THE FEDERAL Trade Commission has begun to assert antitrust jurisdiction over the professions, but the scope of its powers has not yet been clarified by the courts. Take, for instance, the case it recently decided against some Michigan doctors whom it found to have violated the antitrust laws in an attempt to force Blue Cross, Blue Shield and-- the relevant issue here--the state-run Medicaid program to pay more for medical services.
Under the "Noerr-Pennington doctrine," conduct which would otherwise be in violation of the anti- trust laws is protected if it takes the form of a petition to the government for the redress of grievances. Thus, if the doctors had acted together to influence the government to raise fees, that action might be protected as a form of free speech rather than a conspiracy to fix prices.
The commission found otherwise, though, holding that while Noerr-Pennington applies to some efforts to influence the government--letter-writing, for example--it does not apply to coercive behavior such as a boycott. Other antitrust experts question the application of Noerr-Pennington when the boycotters are in a buyer-seller relationship with the government and the action could be described as economic rather than political in nature.
Last week the commission directed its staff to look into the recent action of members of the D.C. Superior Court Trial Lawyers Association. They refused to take appointed criminal cases until their compensation rate, paid by the city, was raised. Was this a conspiracy by competing lawyers to fix prices? Or was it political action to which the antitrust laws do not apply?

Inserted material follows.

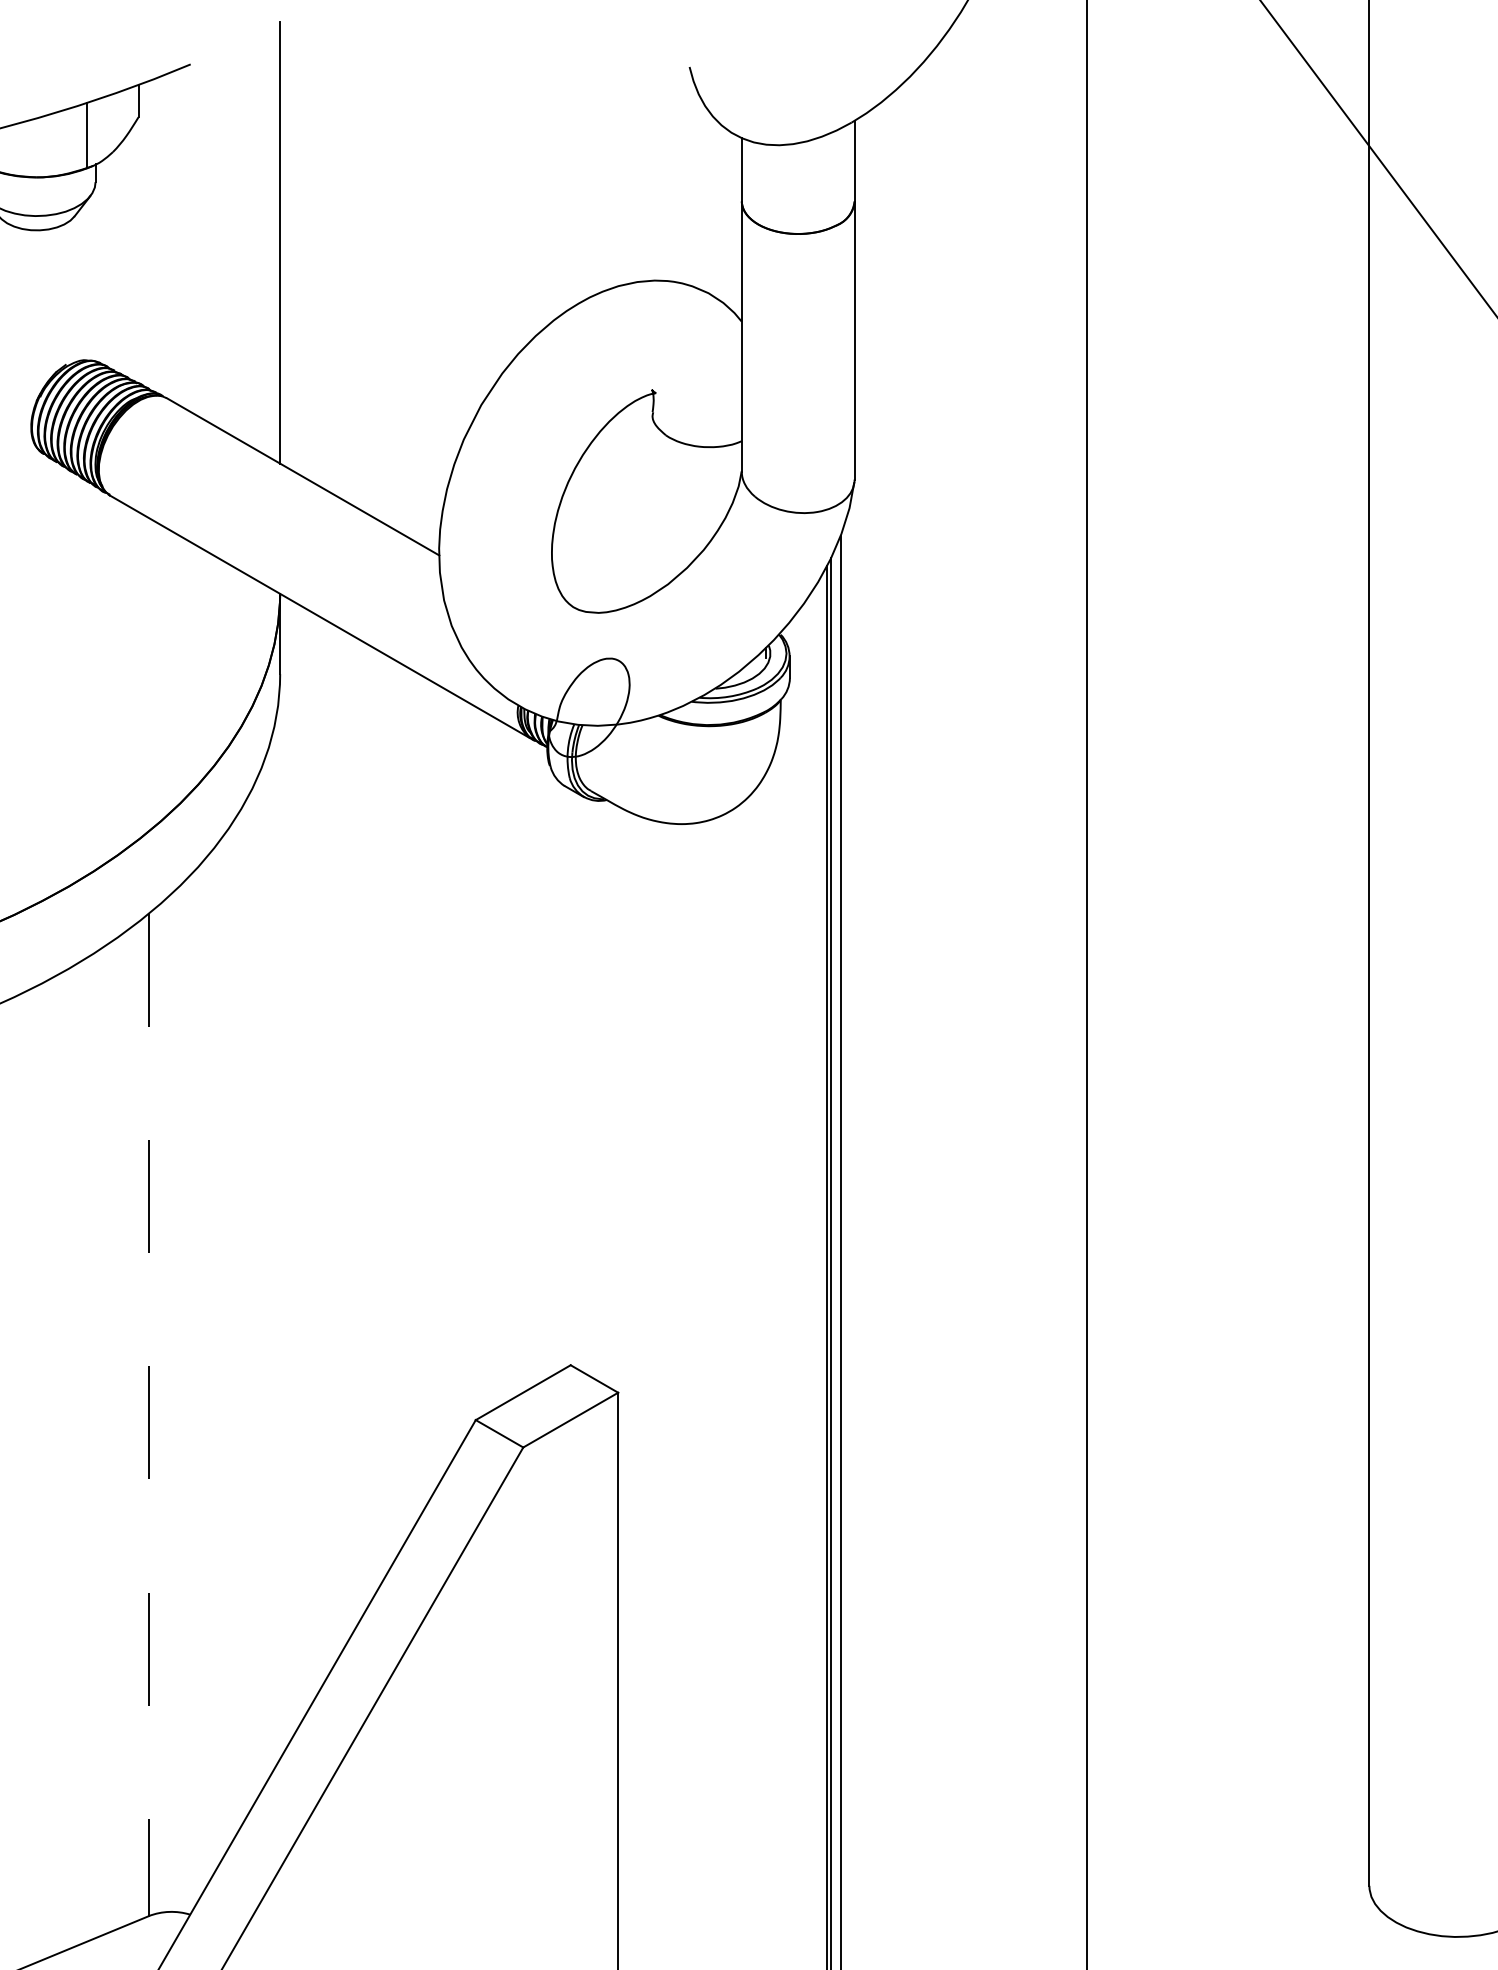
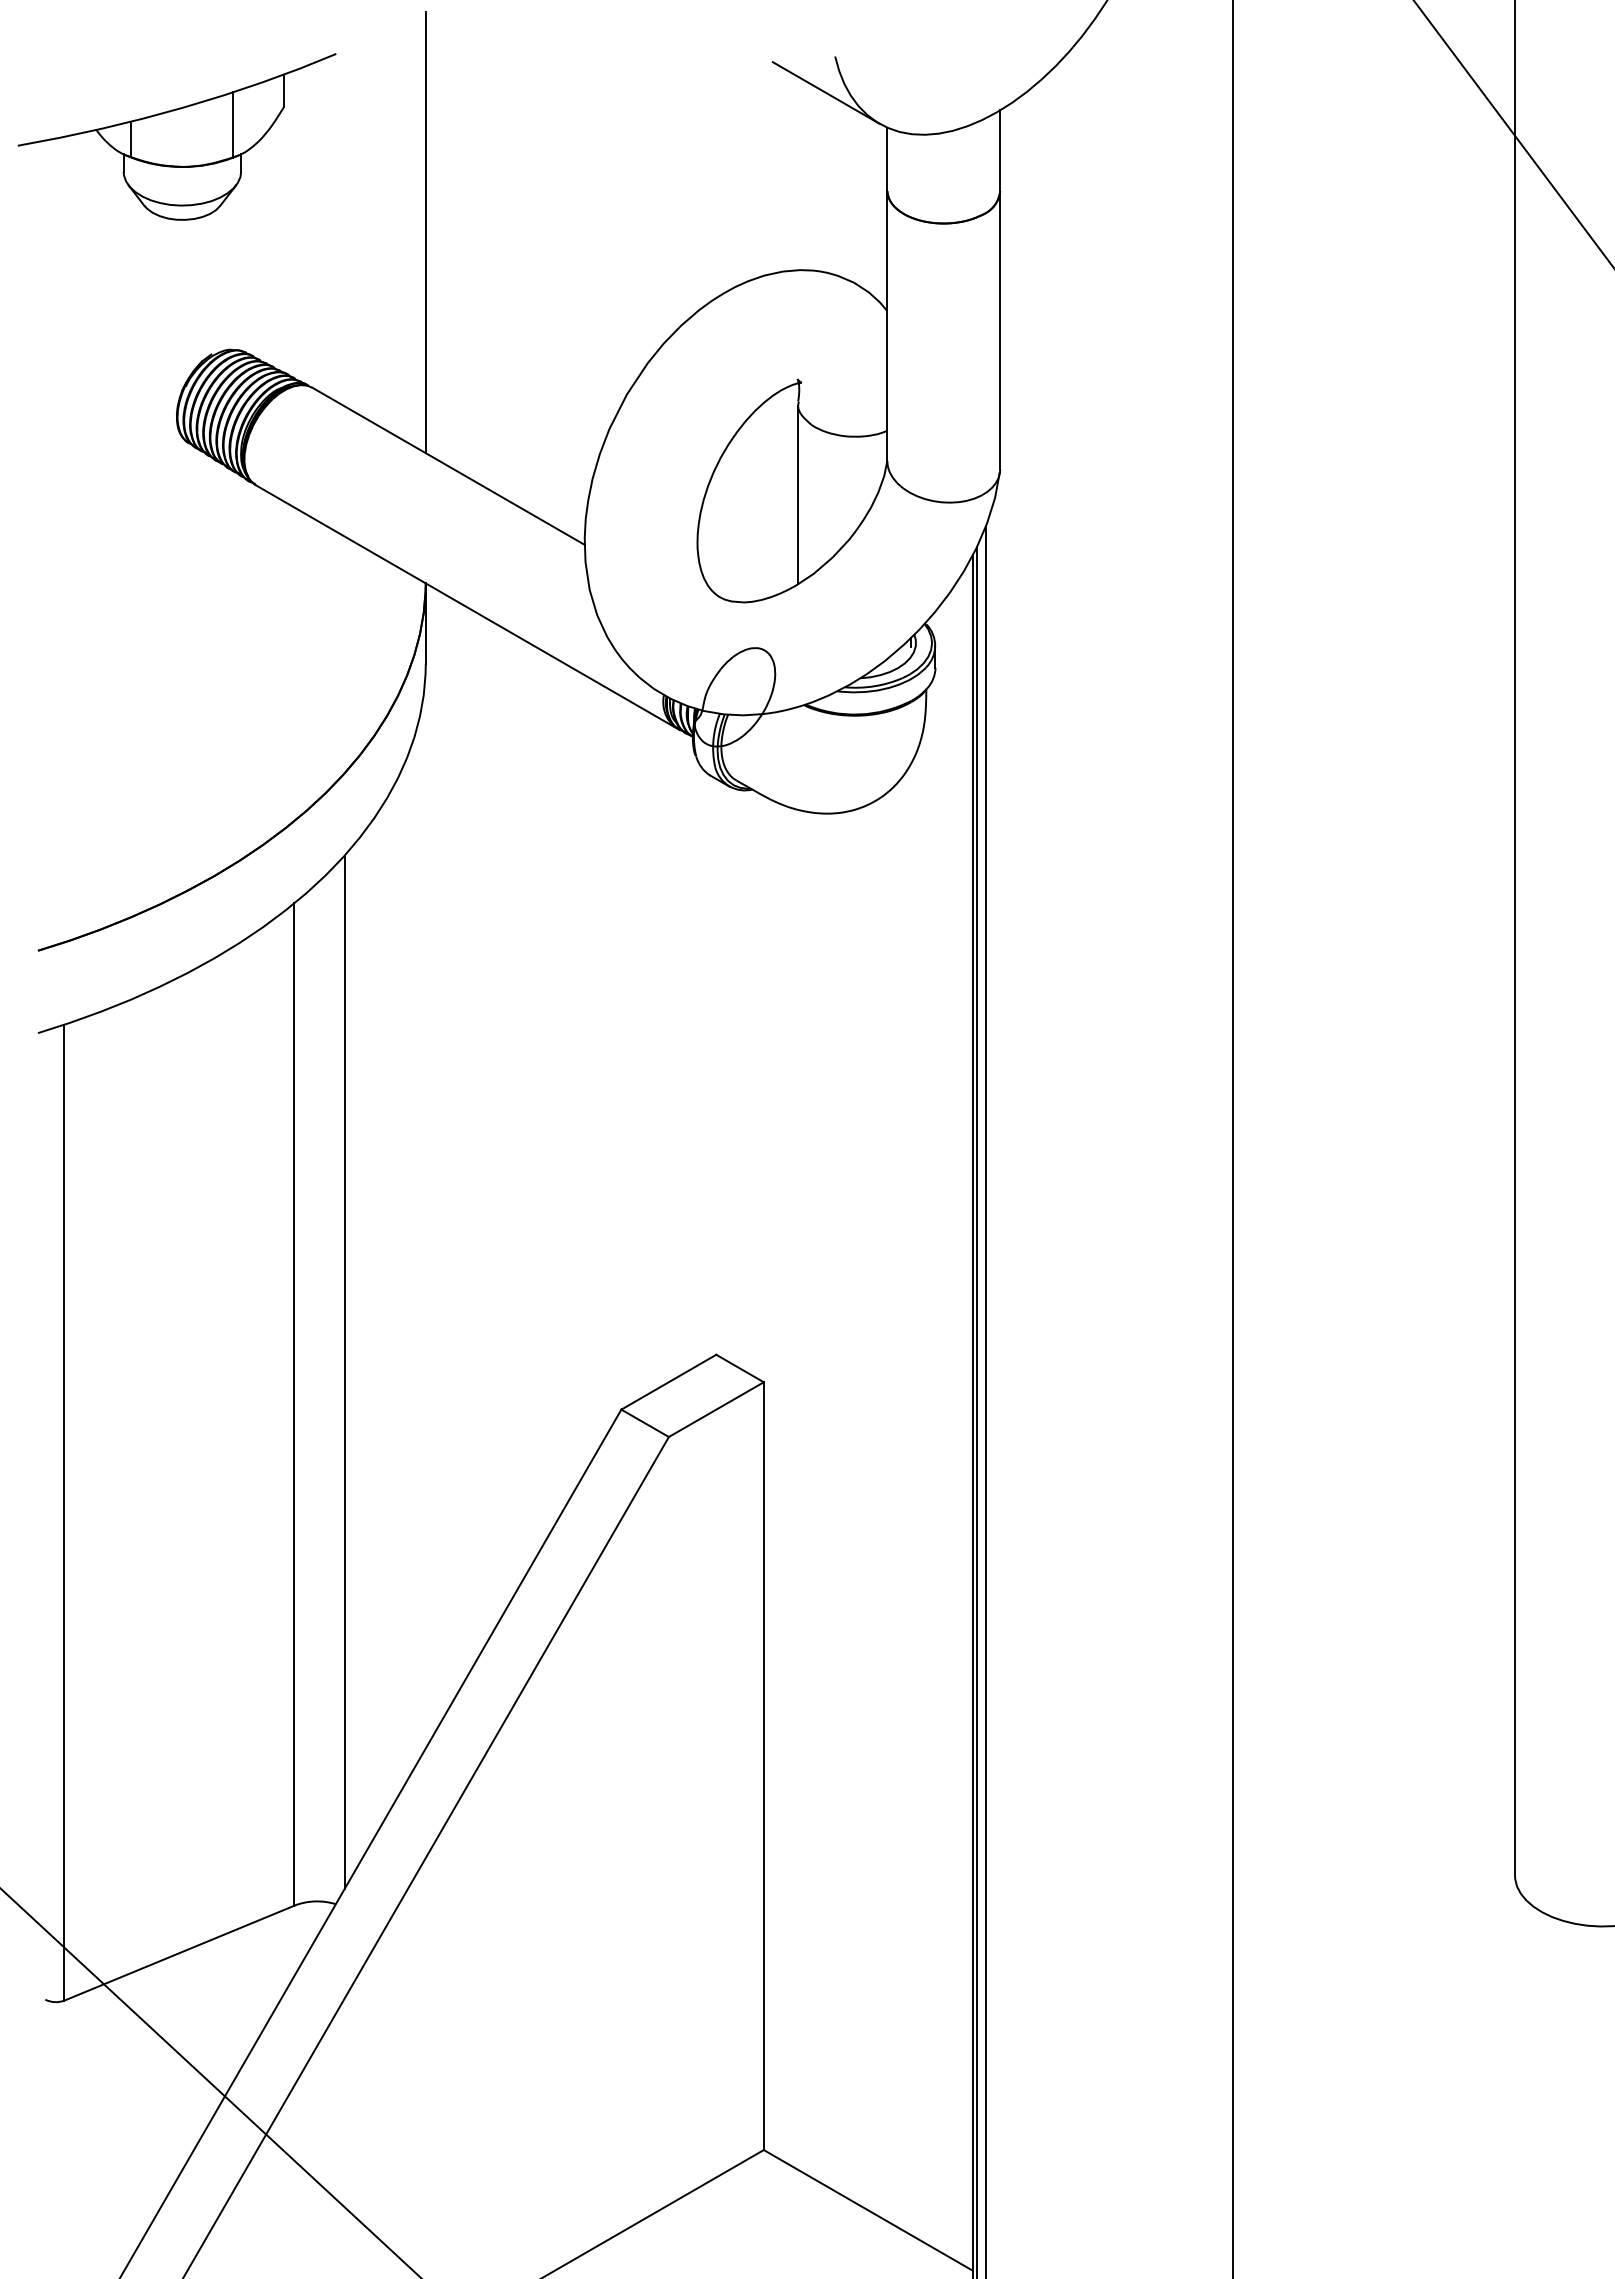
line: (679, 102) -> (825, 92), added
line: (652, 504) -> (798, 494), added
line: (198, 1381) -> (344, 1371), added
line: (148, 1414) -> (294, 1404), dashed -> solid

We hope these questions won't even get as far as the courts. The commission would be well advised to drop the idea of using the trial lawyers' boycott as a test case for regulating the legal profession. The concerted action in this case was directed at a government agency, and the Noerr-Pennington defense will certainly be raised, making extensive litigation probable. There is also a great deal of public sympathy in the community for these lawyers, whose work is valuable and difficult and whose pay hadn't been increased for 13 years. Surely a better, more significant case can be found to establish the FTC's powers in regulating the legal profession.